Material provided
::::::
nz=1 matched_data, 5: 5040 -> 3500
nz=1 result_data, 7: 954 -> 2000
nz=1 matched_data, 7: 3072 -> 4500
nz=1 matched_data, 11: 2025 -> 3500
::::::
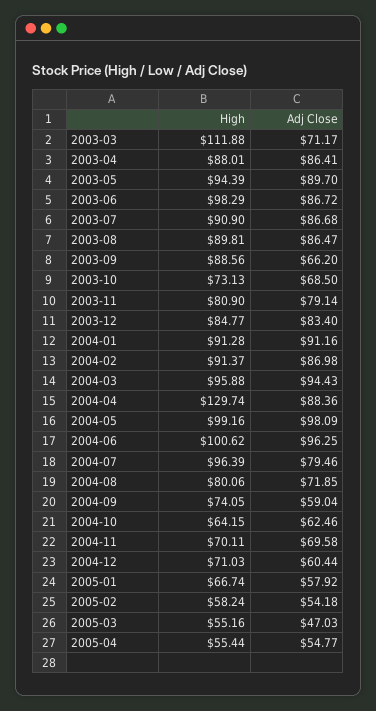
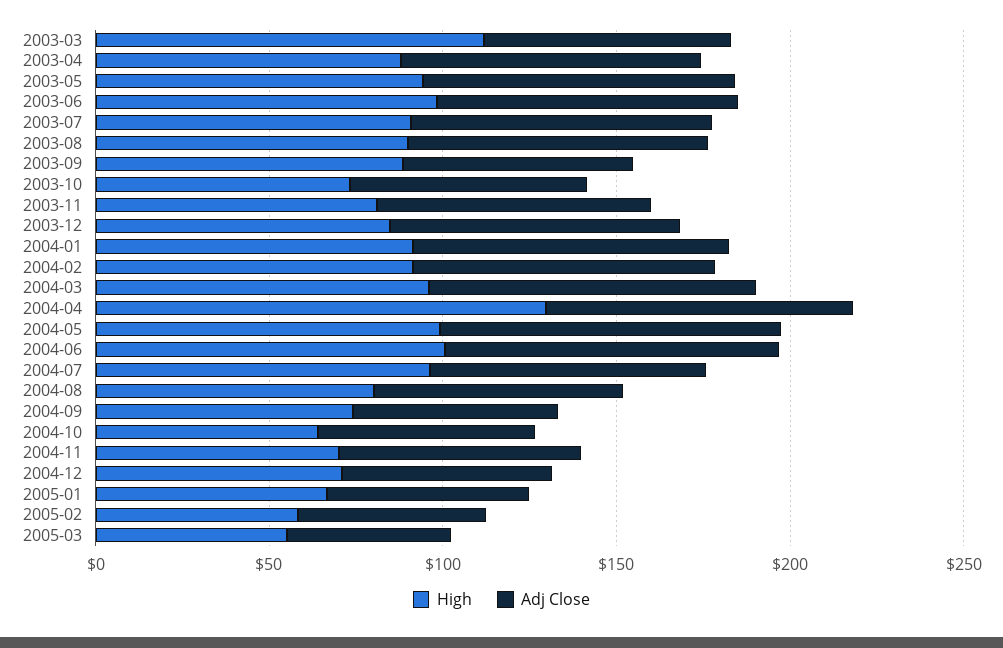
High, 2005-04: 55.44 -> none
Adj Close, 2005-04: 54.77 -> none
::::::
How to complete this task
Your answer should consist of the lines from the line with "nz=1 result_data, 7: 954 -> 2000" to the line with "nz=1 matched_data, 11: 2025 -> 3500" above, repeated exactly, both ends included.

Result of the exercise
nz=1 result_data, 7: 954 -> 2000
nz=1 matched_data, 7: 3072 -> 4500
nz=1 matched_data, 11: 2025 -> 3500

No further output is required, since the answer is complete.